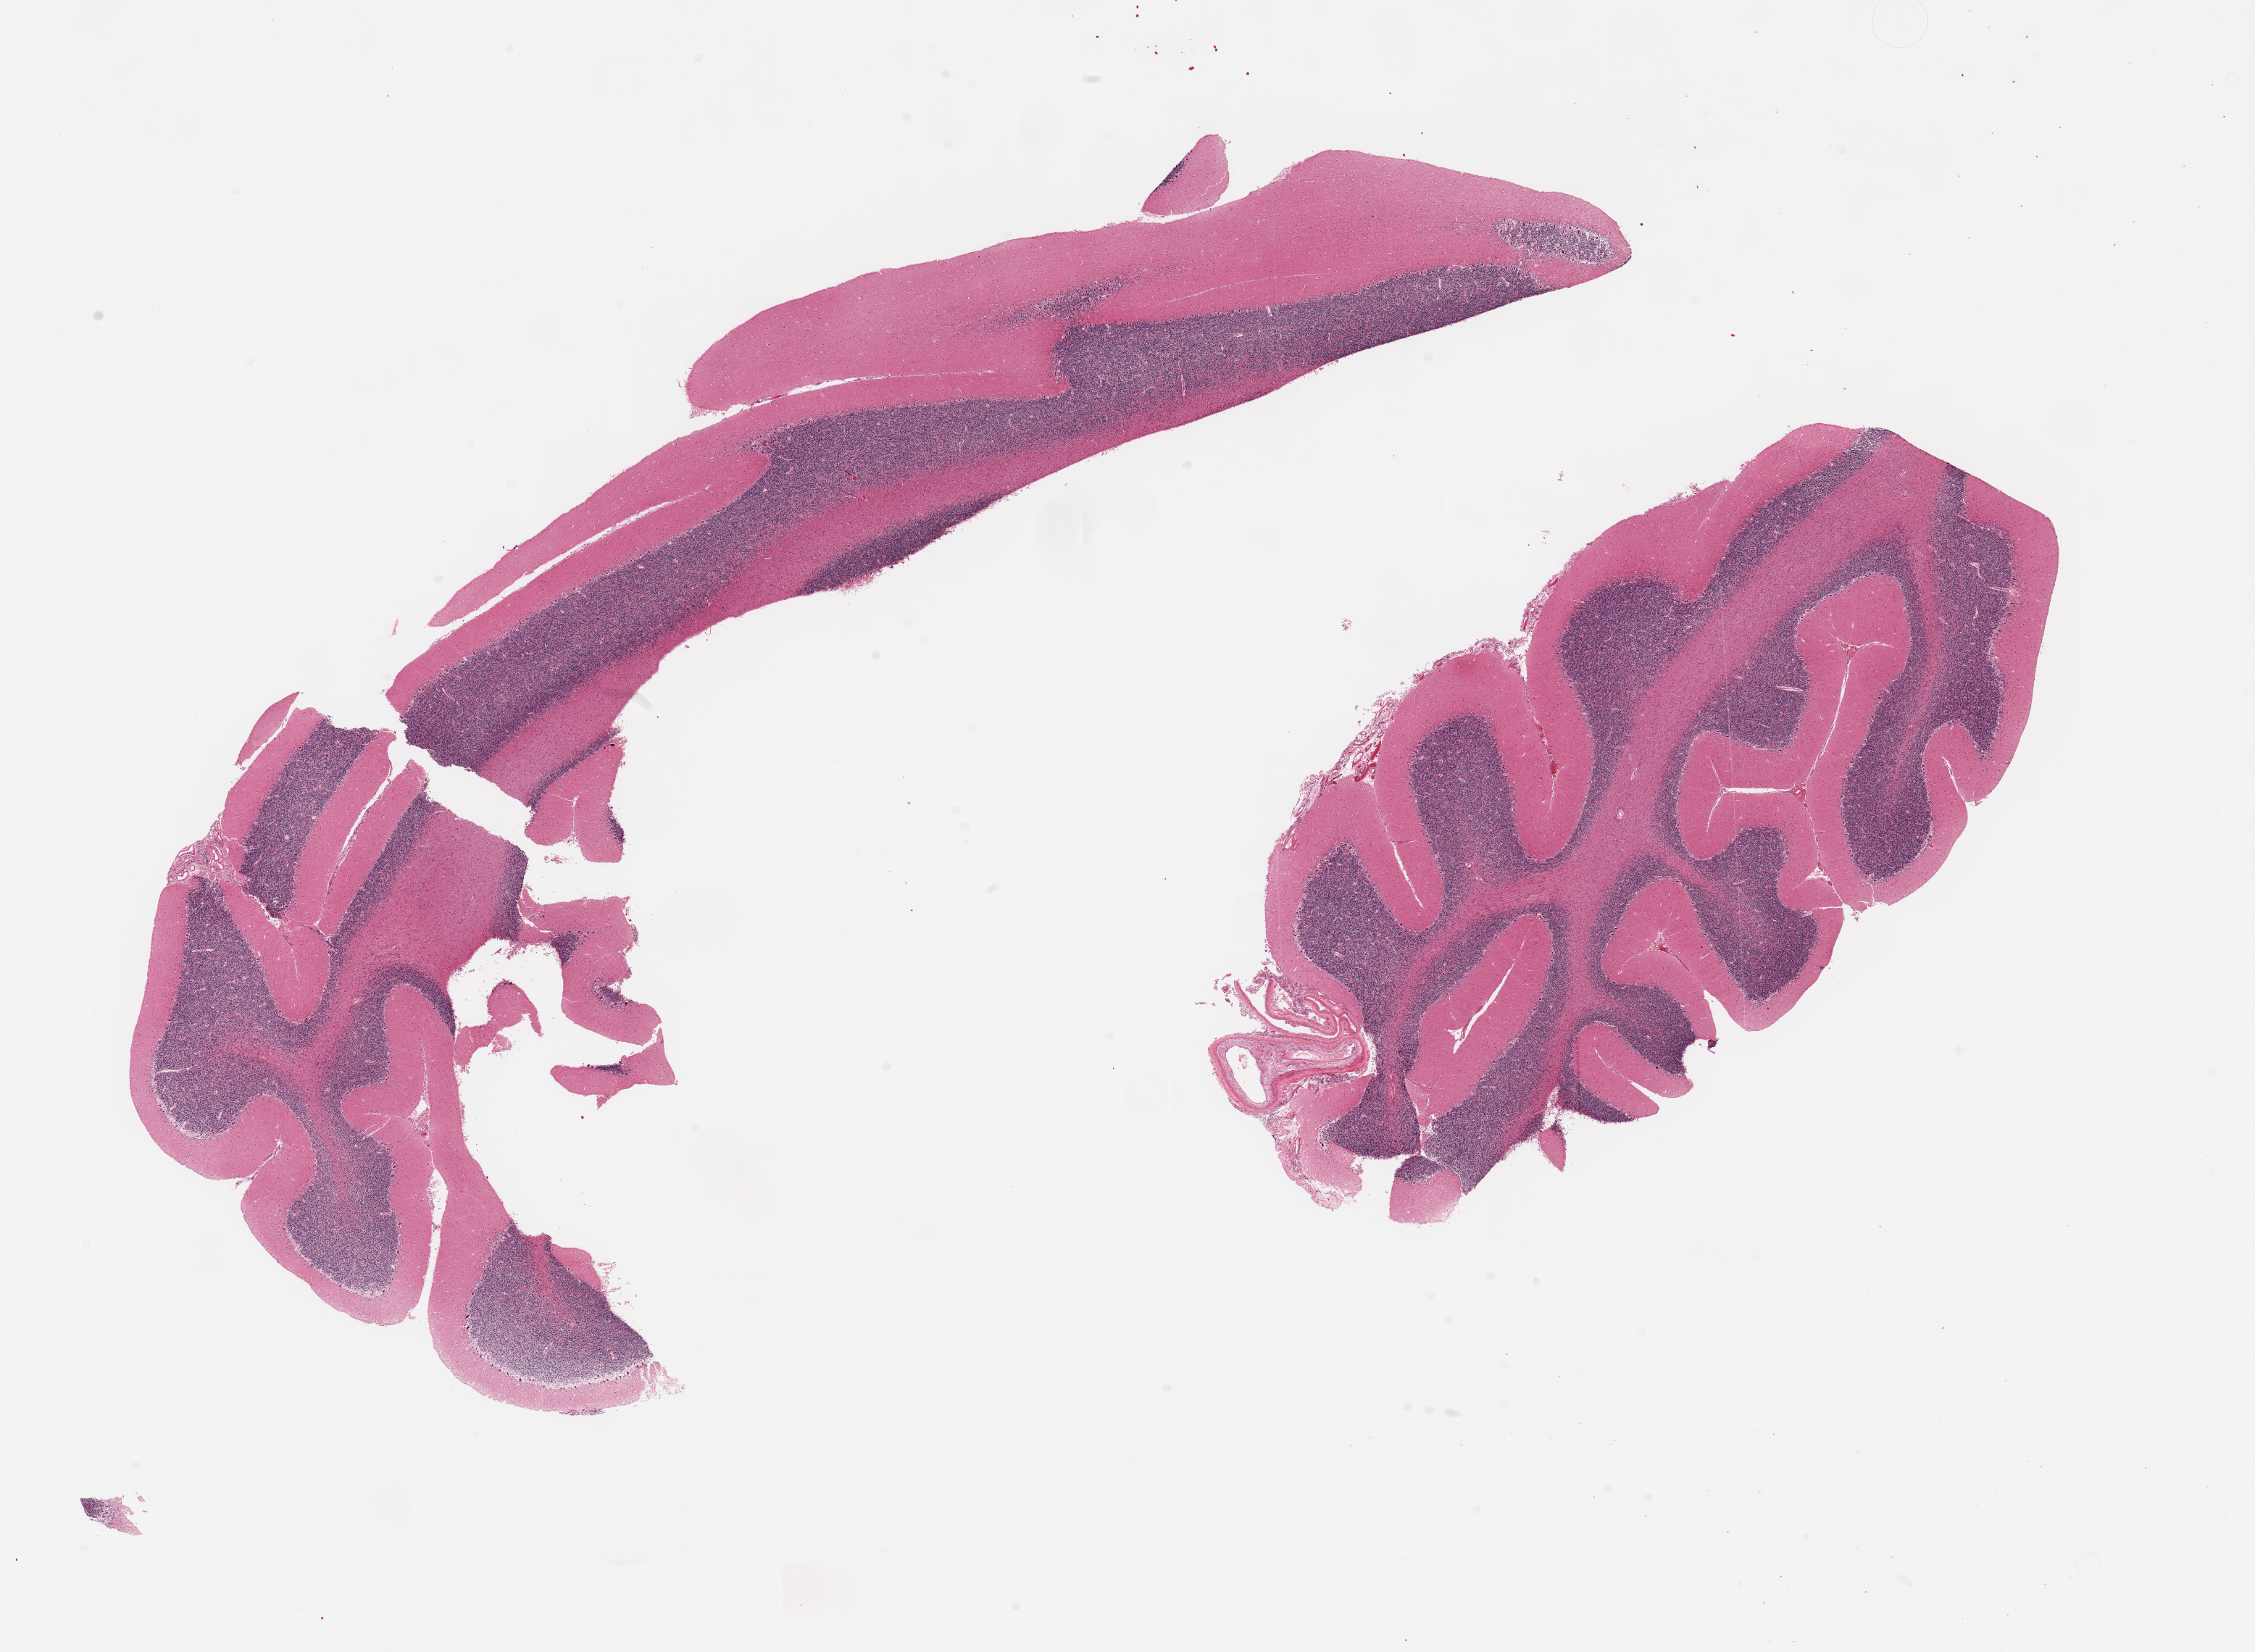
Whole-slide image, haematoxylin and eosin stain — shown as a low-resolution overview of the whole scanned area (about 24.6 x 18.0 mm), PAXgene-fixed paraffin-embedded (PFPE) section, section of cerebellum (target tissue), donor tissue sample. Donor sex: male.
Reviewer comment on this tissue sample: 2 pieces, no abnormalities.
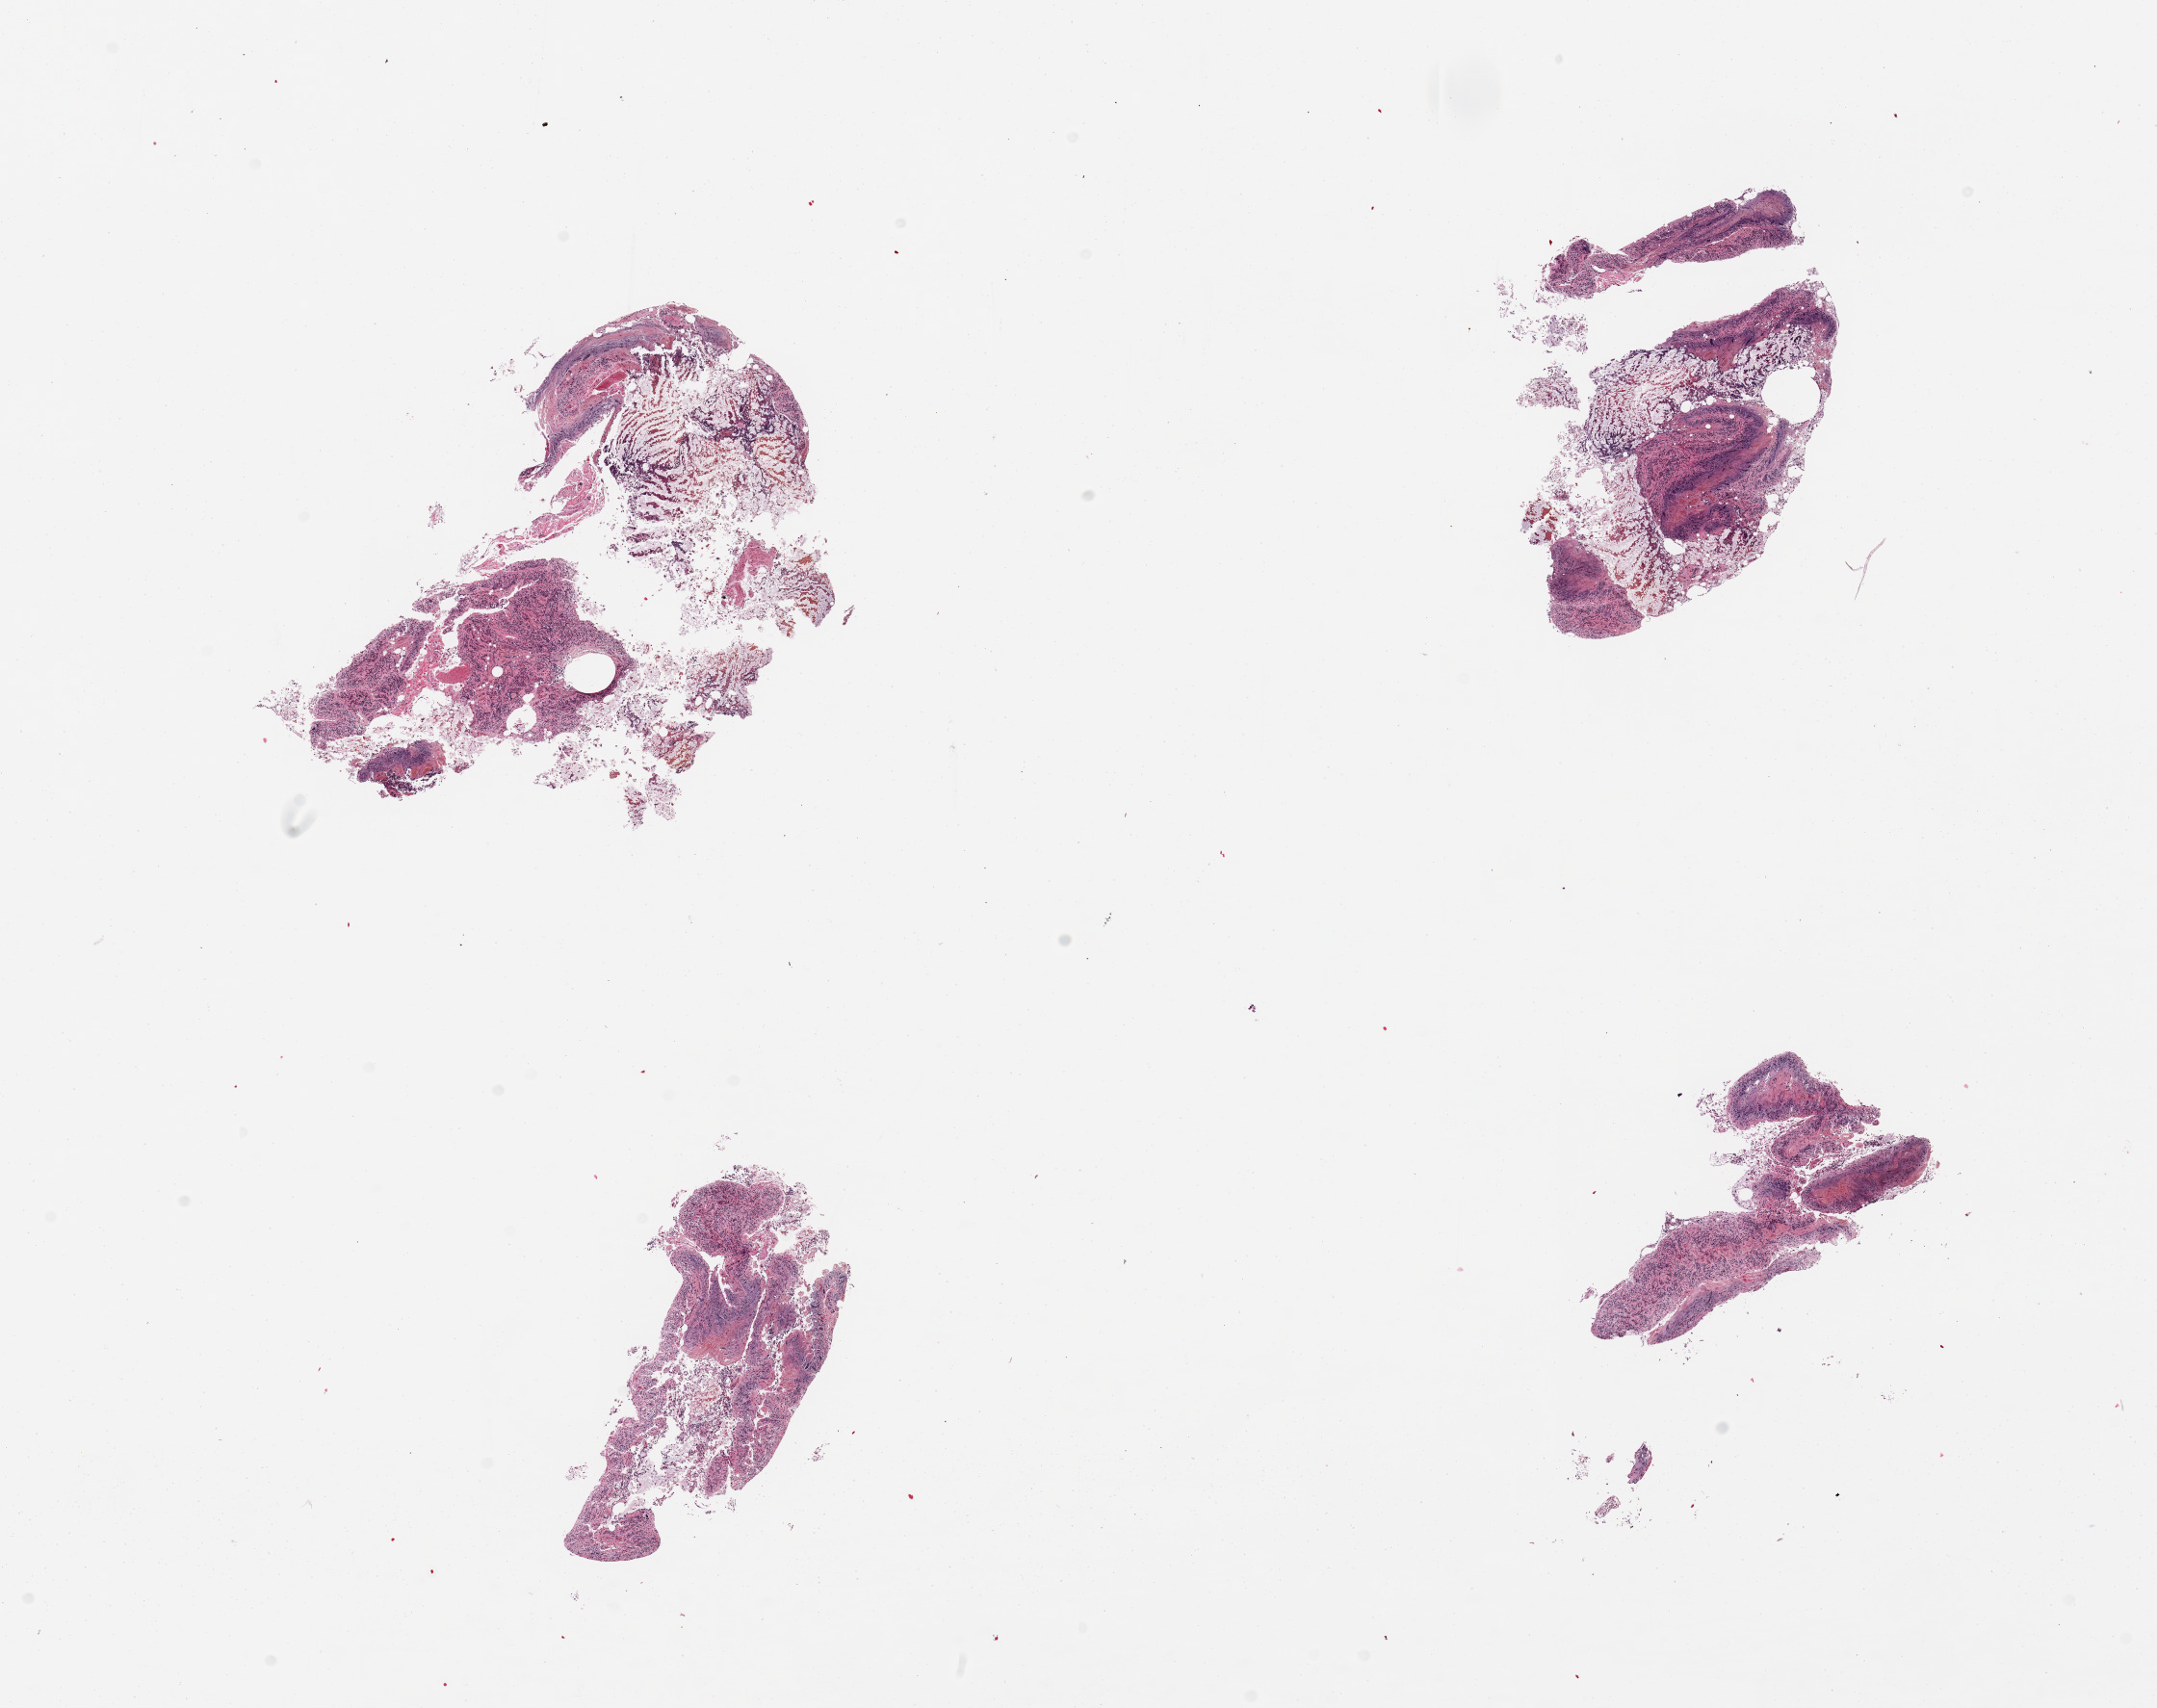
Digitized hematoxylin and eosin (H&E)-stained section, brightfield — whole scanned area (about 17.7 x 14.0 mm) shown as a low-resolution overview; PAXgene-fixed, paraffin-embedded tissue; sampled site (target tissue): ileum; tissue donor sample. Male donor.
Review note (as recorded): 4 pieces, ~20% residual lymphoid aggregates.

*****

▸ Task statement: Write out, exactly and with no pictures, the lines of the data from the first through the line containing "Reviewer comment on".

▸ Answer box:
Whole-slide image, haematoxylin and eosin stain — shown as a low-resolution overview of the whole scanned area (about 24.6 x 18.0 mm), PAXgene-fixed paraffin-embedded (PFPE) section, section of cerebellum (target tissue), donor tissue sample. Donor sex: male.
Reviewer comment on this tissue sample: 2 pieces, no abnormalities.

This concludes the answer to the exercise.